Avec son petit t-shirt rouge, sa légendaire bonhomie et sa passion pour le miel, Winnie l’ourson n’est pas aussi inoffensif qu’il n’en a l’air. En Chine, toutes les mentions de ce personnage, créé par l’auteur britannique A.A. Milne en 1926, sont censurées sur les réseaux sociaux, rapporte le Financial Times (en anglais, pour abonnés), dimanche 16 juillet. 

Cette censure, qui se traduit par un message “contenu illégal” dès lors qu’un internaute tente de poster un gif, une image ou le nom “Winnie l’ourson”, a été observée pendant le week-end sur Weibo, l’équivalent chinois de Twitter, ainsi que sur WeChat, une application comparable à WhatsApp.

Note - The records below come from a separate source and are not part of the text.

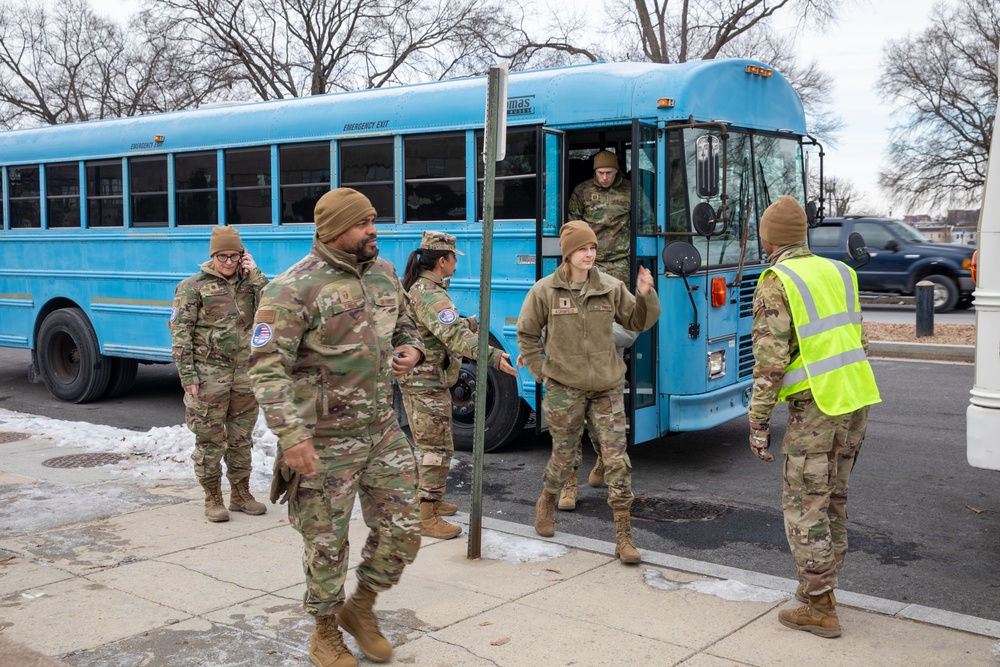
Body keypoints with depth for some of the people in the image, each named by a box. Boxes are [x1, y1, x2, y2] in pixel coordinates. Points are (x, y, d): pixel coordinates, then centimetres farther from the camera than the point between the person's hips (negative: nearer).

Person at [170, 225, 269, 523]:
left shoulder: (248, 282, 10)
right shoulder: (193, 287, -3)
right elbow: (180, 333, -6)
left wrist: (255, 274, -6)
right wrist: (187, 375, -13)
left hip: (245, 375, 4)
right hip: (209, 375, -4)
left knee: (241, 438, 13)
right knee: (210, 439, 2)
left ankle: (241, 494, 24)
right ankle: (213, 499, 13)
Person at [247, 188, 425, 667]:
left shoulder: (384, 273, 5)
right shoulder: (294, 289, -17)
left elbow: (403, 324, 22)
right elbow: (267, 367, -20)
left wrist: (411, 349, -2)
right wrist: (291, 435, -28)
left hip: (383, 430, 6)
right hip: (325, 442, -6)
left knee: (401, 532, 10)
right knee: (327, 545, 8)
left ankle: (361, 608, 36)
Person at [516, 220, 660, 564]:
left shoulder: (611, 288, 0)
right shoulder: (545, 291, -5)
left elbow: (639, 322, 7)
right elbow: (526, 334, 5)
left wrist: (646, 296, -11)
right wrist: (540, 371, 3)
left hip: (607, 388, 2)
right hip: (564, 389, -2)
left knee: (617, 460, -3)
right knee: (565, 457, 11)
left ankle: (624, 537, 3)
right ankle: (546, 503, 43)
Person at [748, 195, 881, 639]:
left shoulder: (775, 284, -10)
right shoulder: (837, 273, 13)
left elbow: (770, 360, -17)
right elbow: (858, 342, 17)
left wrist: (758, 422, -12)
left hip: (815, 406, -8)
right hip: (857, 400, 8)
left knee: (803, 506, 2)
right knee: (832, 498, 19)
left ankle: (819, 610, 7)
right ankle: (821, 588, 29)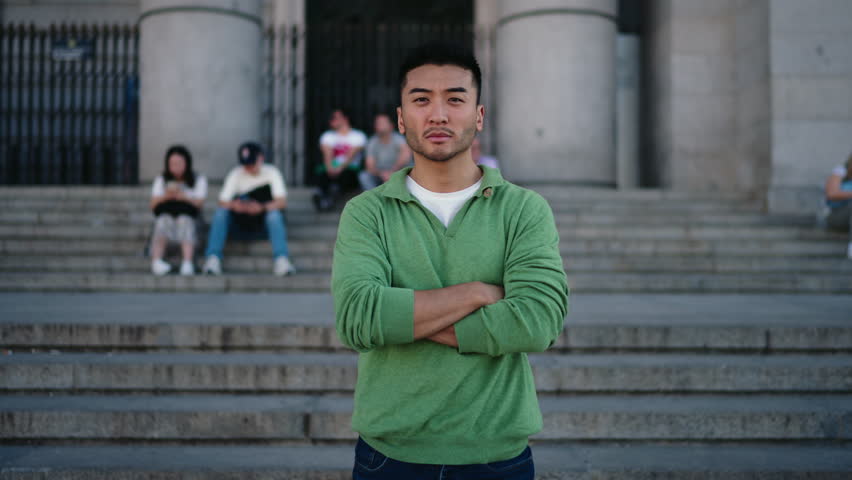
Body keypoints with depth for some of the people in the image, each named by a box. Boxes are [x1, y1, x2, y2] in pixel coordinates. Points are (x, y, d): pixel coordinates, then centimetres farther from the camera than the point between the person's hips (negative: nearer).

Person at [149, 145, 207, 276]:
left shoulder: (199, 180, 9)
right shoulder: (161, 180, 15)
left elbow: (199, 204, -2)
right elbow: (153, 205, 5)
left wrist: (182, 197, -20)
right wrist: (166, 196, -16)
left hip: (188, 215, -1)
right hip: (165, 214, 2)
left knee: (184, 220, -38)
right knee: (163, 220, -35)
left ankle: (187, 264, -57)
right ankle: (156, 260, -52)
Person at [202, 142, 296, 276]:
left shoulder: (272, 173, -3)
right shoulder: (235, 174, 1)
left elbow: (282, 202, -16)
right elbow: (223, 202, -10)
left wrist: (262, 207, -35)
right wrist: (234, 205, -33)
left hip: (264, 225, -1)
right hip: (241, 226, 1)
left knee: (274, 214, -34)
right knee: (221, 211, -26)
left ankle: (281, 260, -44)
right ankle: (213, 259, -34)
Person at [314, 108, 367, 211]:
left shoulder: (358, 136, 11)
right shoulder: (327, 136, 20)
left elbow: (352, 155, -6)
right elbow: (327, 155, 0)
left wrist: (341, 167, -25)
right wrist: (330, 167, -22)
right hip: (332, 170, 2)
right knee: (321, 169, -33)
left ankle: (334, 192, -63)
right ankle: (320, 193, -60)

Elle fait suite à l’émergence en 2013 d’un mème, une image virale, comparant le président chinois Xi Jinping au sympathique animal.

En Chine, les internautes sont habitués à évoquer la politique à travers des blagues et des détournements, afin de contourner la censure, rappelle le quotidien. 

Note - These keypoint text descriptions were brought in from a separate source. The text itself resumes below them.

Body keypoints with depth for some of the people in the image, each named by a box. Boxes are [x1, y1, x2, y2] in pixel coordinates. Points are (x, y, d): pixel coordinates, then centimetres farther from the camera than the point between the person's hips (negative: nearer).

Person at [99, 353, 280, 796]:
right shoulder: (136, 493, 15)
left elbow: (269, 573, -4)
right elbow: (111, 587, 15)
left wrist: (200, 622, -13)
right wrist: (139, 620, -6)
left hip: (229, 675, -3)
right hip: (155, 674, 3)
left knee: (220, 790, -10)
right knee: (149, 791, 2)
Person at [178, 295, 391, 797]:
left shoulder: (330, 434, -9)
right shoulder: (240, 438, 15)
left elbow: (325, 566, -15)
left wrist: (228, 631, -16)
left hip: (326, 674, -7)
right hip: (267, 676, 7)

A bear, however hard he tries, Falls foul of Chinese censors’ eyes https://t.co/7HEDemzB3i pic.twitter.com/CVEs60nzlm

“Historiquement, deux choses sont interdites : s’organiser politiquement et mener des actions politiques. Mais cette année, il est également interdit de parler du président”, explique au quotidien britannique Qiao Mu, professeur à l’université des langues étrangères de Pékin. 

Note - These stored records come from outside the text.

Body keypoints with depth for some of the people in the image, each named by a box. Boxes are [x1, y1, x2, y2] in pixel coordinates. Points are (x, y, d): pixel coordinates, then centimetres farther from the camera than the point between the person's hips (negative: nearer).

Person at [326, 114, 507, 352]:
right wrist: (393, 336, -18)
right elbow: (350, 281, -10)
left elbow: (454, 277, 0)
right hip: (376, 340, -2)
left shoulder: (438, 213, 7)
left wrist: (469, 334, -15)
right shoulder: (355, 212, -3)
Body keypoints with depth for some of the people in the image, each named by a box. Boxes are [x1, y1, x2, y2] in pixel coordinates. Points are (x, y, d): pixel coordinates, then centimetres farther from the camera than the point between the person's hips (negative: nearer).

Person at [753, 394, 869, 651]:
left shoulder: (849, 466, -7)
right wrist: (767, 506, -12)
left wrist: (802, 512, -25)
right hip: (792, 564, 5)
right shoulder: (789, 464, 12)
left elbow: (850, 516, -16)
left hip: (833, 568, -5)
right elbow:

A l’époque, la photo d’une rencontre entre Xi Jinping et Barack Obama avait donné lieu à un détournement montrant Winnie l’ourson et son ami Tigrou, censé représenter le président américain. Toujours selon le Financial Times, une image montrant d’une part Xi Jinping lors d’une parade, et de l’autre, l’ourson dans une voiture, avait déjà été désignée “image la plus censurée de 2015” par les observateurs de l’agence Global Risk Insights (en anglais).